As pressure grows on more of the elderly to stay in the workforce beyond retirement age, the low-tax finance hub is set to try and assuage rising social angst over the welfare of a generation born near the end of British colonial rule when Singapore was a basic port town.
The Feb 18 budget, due to be delivered by Finance Minister Heng Swee Keat, will be his first since he was picked last year as the likely next leader of the People’s Action Party which has governed the affluent city-state for over half a century.
“Expectations are for a spending spree ahead of a reported early election later this year,” said Bank of America Merrill Lynch’s Asean economist Mohamed Faiz Nagutha.
Singapore must hold its next general election by early 2021, but Prime Minister Lee Hsien Loong, eyeing retirement, has suggested it could be this year.
Analysts say other highlights of the budget for fiscal year 2019 that begins April 1 will likely include increased security spending given a recent high-profile cyber attack, maritime tensions with Malaysia and plans to acquire F-35 fighter jets.
A new sugar tax, higher alcohol levies and more e-commerce taxes are also seen as possibilities.
While Singapore budgeted for a small deficit in fiscal year 2018, analysts at Maybank Kim Eng said their estimates for an accumulated S$19 billion fiscal surplus over the last three years provides “ample room for more social spending”.
Other analysts say increased spending is also needed to tackle heightened external pressure on the economy, including from the US-Sino trade war and Britain’s imminent departure from the European Union.
“Notwithstanding the prospect of a pre-election budget, the need remains for Singapore to stay business relevant and education supportive amidst the ongoing uncertainties in the global economic space,” UOB economist Barnabas Gan said, adding the budget needs “to lean towards an expansionary stance.”
Schemes to retrain and upskill workers, especially older staff and those facing technological disruption, will also likely feature in the budget, analysts say.
Giveaways to households, direct or through rebates, historically occur before elections. But the government has marked Singaporeans born in the 1950s – the so-called Merdeka or ‘Independence’ generation – for special treatment this year.
With the second-fastest ageing population in the world after South Korea, Singapore is growing more reliant on older residents staying in the workforce beyond retirement age as birth rates fall and foreign labour is restricted.

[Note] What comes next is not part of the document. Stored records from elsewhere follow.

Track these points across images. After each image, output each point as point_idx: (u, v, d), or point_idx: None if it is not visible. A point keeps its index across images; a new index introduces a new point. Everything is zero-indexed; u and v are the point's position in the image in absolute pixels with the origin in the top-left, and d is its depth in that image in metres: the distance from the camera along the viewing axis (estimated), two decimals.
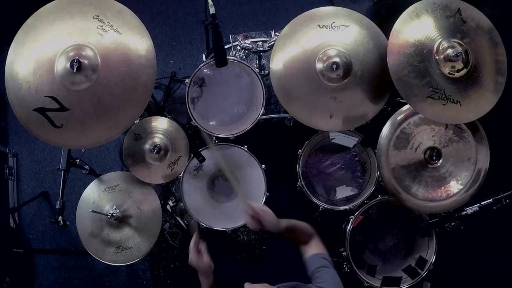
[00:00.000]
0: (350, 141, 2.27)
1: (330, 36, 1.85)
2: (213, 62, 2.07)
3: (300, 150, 2.23)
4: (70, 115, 1.61)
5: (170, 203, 2.47)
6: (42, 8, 1.69)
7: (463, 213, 1.90)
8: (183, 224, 2.50)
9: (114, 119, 1.63)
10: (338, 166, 2.31)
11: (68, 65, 1.57)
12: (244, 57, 2.60)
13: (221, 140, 2.24)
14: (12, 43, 1.65)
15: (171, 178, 2.11)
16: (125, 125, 1.67)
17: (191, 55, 3.14)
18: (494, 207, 1.88)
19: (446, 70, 1.71)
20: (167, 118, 2.16)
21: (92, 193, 2.10)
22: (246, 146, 2.21)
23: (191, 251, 1.52)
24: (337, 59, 1.80)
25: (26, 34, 1.66)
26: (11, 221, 2.84)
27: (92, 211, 1.94)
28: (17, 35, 1.66)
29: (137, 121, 2.10)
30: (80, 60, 1.57)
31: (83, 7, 1.67)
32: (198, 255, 1.52)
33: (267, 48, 2.28)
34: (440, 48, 1.71)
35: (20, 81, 1.62)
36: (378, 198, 2.16)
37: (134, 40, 1.66)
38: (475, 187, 1.92)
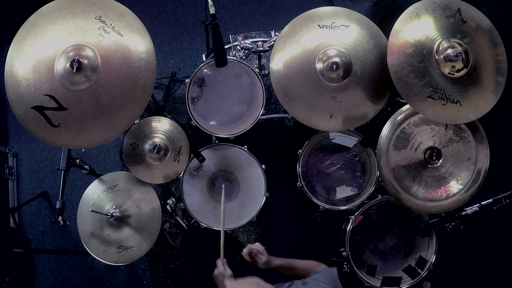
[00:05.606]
0: (350, 141, 2.27)
1: (330, 36, 1.85)
2: (213, 62, 2.07)
3: (300, 150, 2.23)
4: (68, 115, 1.61)
5: (170, 203, 2.46)
6: (45, 6, 1.68)
7: (463, 213, 1.90)
8: (183, 224, 2.49)
9: (112, 120, 1.62)
10: (338, 166, 2.31)
11: (68, 64, 1.57)
12: (244, 57, 2.60)
13: (221, 140, 2.24)
14: (14, 39, 1.64)
15: (171, 178, 2.11)
16: (123, 127, 1.66)
17: (191, 55, 3.15)
18: (494, 207, 1.88)
19: (446, 70, 1.71)
20: (167, 118, 2.15)
21: (92, 194, 2.10)
22: (246, 146, 2.21)
23: (218, 268, 1.73)
24: (337, 59, 1.79)
25: (27, 31, 1.64)
26: (11, 221, 2.84)
27: (92, 211, 1.94)
28: (18, 32, 1.65)
29: (137, 121, 2.10)
30: (80, 60, 1.56)
31: (85, 7, 1.66)
32: (223, 270, 1.72)
33: (267, 48, 2.28)
34: (440, 48, 1.71)
35: (19, 78, 1.61)
36: (378, 198, 2.17)
37: (135, 43, 1.65)
38: (475, 187, 1.91)
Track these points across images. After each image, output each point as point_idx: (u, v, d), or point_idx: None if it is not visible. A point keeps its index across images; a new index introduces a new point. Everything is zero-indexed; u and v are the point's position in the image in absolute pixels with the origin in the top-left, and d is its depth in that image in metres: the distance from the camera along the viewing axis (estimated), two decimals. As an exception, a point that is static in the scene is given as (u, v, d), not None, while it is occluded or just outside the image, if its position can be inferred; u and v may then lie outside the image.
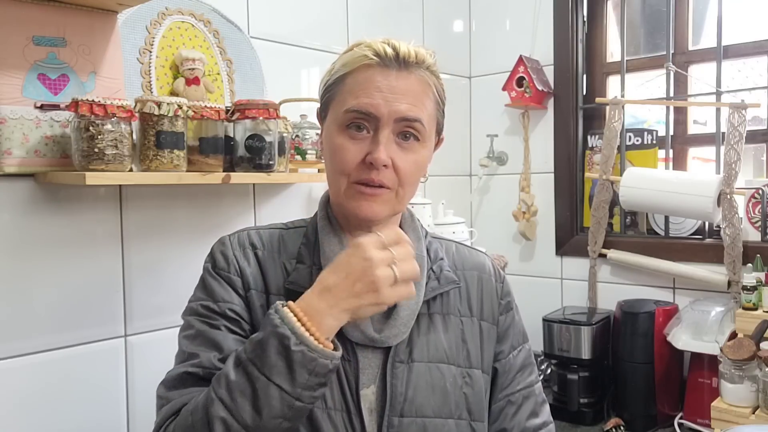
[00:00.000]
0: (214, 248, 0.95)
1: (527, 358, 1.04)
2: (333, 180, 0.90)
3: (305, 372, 0.76)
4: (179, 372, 0.85)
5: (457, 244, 1.06)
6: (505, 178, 2.19)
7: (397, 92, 0.86)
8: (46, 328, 1.24)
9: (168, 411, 0.83)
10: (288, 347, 0.75)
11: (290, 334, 0.75)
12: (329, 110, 0.91)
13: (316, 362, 0.76)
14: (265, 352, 0.76)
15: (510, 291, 1.05)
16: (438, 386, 0.91)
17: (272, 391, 0.75)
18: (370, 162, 0.86)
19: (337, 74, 0.90)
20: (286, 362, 0.75)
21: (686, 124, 1.94)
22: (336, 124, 0.89)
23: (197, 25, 1.44)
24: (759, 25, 1.79)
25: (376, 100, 0.85)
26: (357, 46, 0.90)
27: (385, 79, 0.86)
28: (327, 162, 0.92)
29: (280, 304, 0.79)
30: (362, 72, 0.87)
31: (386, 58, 0.86)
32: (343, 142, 0.87)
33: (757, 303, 1.56)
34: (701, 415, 1.64)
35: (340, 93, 0.89)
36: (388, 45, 0.87)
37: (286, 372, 0.75)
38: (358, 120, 0.87)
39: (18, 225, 1.20)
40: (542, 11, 2.07)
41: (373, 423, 0.88)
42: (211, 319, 0.88)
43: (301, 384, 0.76)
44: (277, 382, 0.75)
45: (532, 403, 1.01)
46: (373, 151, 0.86)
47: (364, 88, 0.86)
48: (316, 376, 0.77)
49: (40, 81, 1.19)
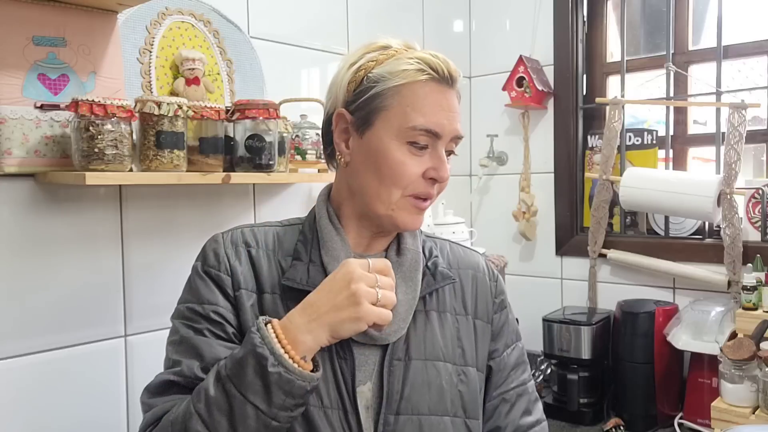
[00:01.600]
0: (206, 246, 0.94)
1: (520, 356, 1.05)
2: (384, 191, 0.89)
3: (281, 393, 0.77)
4: (162, 380, 0.86)
5: (450, 243, 1.07)
6: (505, 178, 2.19)
7: (453, 111, 0.91)
8: (46, 328, 1.24)
9: (150, 418, 0.84)
10: (265, 368, 0.76)
11: (268, 355, 0.76)
12: (377, 119, 0.89)
13: (293, 384, 0.77)
14: (243, 371, 0.77)
15: (504, 289, 1.06)
16: (434, 384, 0.91)
17: (248, 410, 0.77)
18: (432, 178, 0.90)
19: (387, 83, 0.88)
20: (262, 382, 0.76)
21: (686, 124, 1.94)
22: (394, 137, 0.88)
23: (197, 25, 1.44)
24: (759, 25, 1.79)
25: (442, 120, 0.89)
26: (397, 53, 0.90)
27: (445, 98, 0.90)
28: (373, 172, 0.90)
29: (263, 320, 0.80)
30: (419, 87, 0.88)
31: (441, 74, 0.89)
32: (405, 158, 0.89)
33: (757, 303, 1.56)
34: (701, 415, 1.64)
35: (397, 105, 0.88)
36: (440, 61, 0.90)
37: (263, 392, 0.77)
38: (424, 136, 0.89)
39: (18, 225, 1.20)
40: (542, 11, 2.07)
41: (369, 420, 0.88)
42: (195, 323, 0.88)
43: (277, 405, 0.77)
44: (254, 401, 0.77)
45: (525, 401, 1.02)
46: (438, 168, 0.90)
47: (430, 105, 0.88)
48: (293, 398, 0.78)
49: (40, 81, 1.19)
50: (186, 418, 0.78)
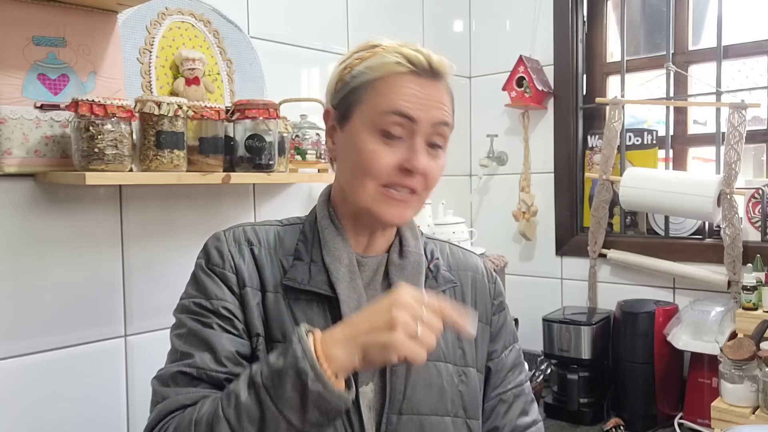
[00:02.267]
0: (209, 243, 0.93)
1: (517, 357, 1.05)
2: (358, 183, 0.88)
3: (317, 411, 0.74)
4: (173, 371, 0.84)
5: (450, 245, 1.07)
6: (505, 178, 2.19)
7: (431, 100, 0.87)
8: (46, 328, 1.24)
9: (163, 410, 0.82)
10: (306, 384, 0.73)
11: (309, 370, 0.73)
12: (354, 113, 0.89)
13: (329, 403, 0.74)
14: (281, 382, 0.74)
15: (502, 291, 1.07)
16: (435, 384, 0.91)
17: (281, 424, 0.74)
18: (407, 168, 0.86)
19: (364, 77, 0.88)
20: (300, 398, 0.74)
21: (686, 124, 1.94)
22: (367, 128, 0.87)
23: (197, 25, 1.44)
24: (759, 25, 1.79)
25: (416, 106, 0.86)
26: (382, 50, 0.89)
27: (421, 87, 0.87)
28: (350, 165, 0.90)
29: (305, 330, 0.77)
30: (395, 78, 0.87)
31: (420, 66, 0.87)
32: (376, 147, 0.86)
33: (757, 303, 1.56)
34: (701, 415, 1.64)
35: (370, 97, 0.88)
36: (419, 53, 0.88)
37: (299, 408, 0.74)
38: (397, 124, 0.86)
39: (18, 225, 1.20)
40: (542, 11, 2.07)
41: (371, 420, 0.88)
42: (203, 317, 0.87)
43: (310, 421, 0.75)
44: (288, 416, 0.74)
45: (522, 402, 1.02)
46: (412, 158, 0.86)
47: (401, 93, 0.86)
48: (327, 417, 0.75)
49: (40, 81, 1.19)
50: (213, 423, 0.76)
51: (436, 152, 0.90)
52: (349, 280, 0.90)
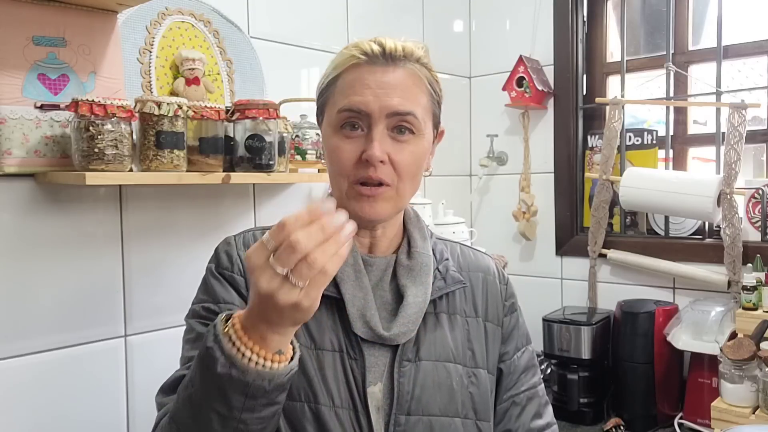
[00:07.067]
0: (219, 248, 0.94)
1: (531, 359, 1.04)
2: (335, 183, 0.90)
3: (238, 395, 0.68)
4: (176, 376, 0.85)
5: (461, 246, 1.06)
6: (505, 178, 2.19)
7: (386, 87, 0.86)
8: (46, 328, 1.24)
9: (158, 419, 0.83)
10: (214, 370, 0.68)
11: (218, 356, 0.68)
12: (325, 113, 0.92)
13: (248, 385, 0.68)
14: (198, 373, 0.71)
15: (514, 293, 1.06)
16: (444, 385, 0.91)
17: (211, 416, 0.70)
18: (365, 159, 0.85)
19: (329, 77, 0.91)
20: (216, 385, 0.69)
21: (686, 124, 1.94)
22: (330, 126, 0.90)
23: (197, 25, 1.44)
24: (759, 25, 1.79)
25: (366, 97, 0.85)
26: (346, 48, 0.91)
27: (373, 76, 0.86)
28: (327, 165, 0.92)
29: (223, 317, 0.71)
30: (351, 72, 0.88)
31: (373, 55, 0.87)
32: (338, 143, 0.87)
33: (757, 303, 1.56)
34: (701, 415, 1.64)
35: (332, 95, 0.90)
36: (374, 42, 0.88)
37: (218, 395, 0.69)
38: (350, 119, 0.87)
39: (18, 225, 1.20)
40: (542, 11, 2.07)
41: (380, 421, 0.88)
42: (211, 321, 0.87)
43: (237, 407, 0.69)
44: (214, 405, 0.70)
45: (536, 405, 1.01)
46: (367, 148, 0.85)
47: (354, 86, 0.87)
48: (254, 398, 0.69)
49: (40, 81, 1.19)
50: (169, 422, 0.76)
51: (405, 138, 0.87)
52: (354, 279, 0.90)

But many complain the government’s retirement savings scheme does not provide enough money in a country often ranked as the world’s most expensive and where life expectancy is close to 83 – the third highest globally.
Ahead of the 2015 election – which the PAP won comfortably – a “Silver Support” scheme was introduced to provide regular payouts to low income pensioners, while a S$9 billion “Pioneer” scheme was unveiled for all Singaporeans born in 1949 or before to help meet their healthcare costs.
Analysts think a similar amount will be set aside for the Merdeka generation – in what Maybank Kim Eng in a note said would be the “centrepiece” of the fiscal 2019 budget.
While the welfare needs of its ageing population has put a strain on Singapore’s low tax model, little is expected in terms of tax changes given last year’s announcement that goods and services taxes (GST) will increase between 2021 and 2025.
However, with a so-called “Netflix tax” on digital services set to come in next year, some analysts expect imports of online goods to soon be taxed as purchases on the likes of Amazon and Alibaba’s platforms surge.
A sugar tax – already adopted in France, Britain, Thailand and the Philippines – is also seen as a possibility given Singapore’s high rates of diabetes, as is another increase in alcohol tax which was last raised five years ago.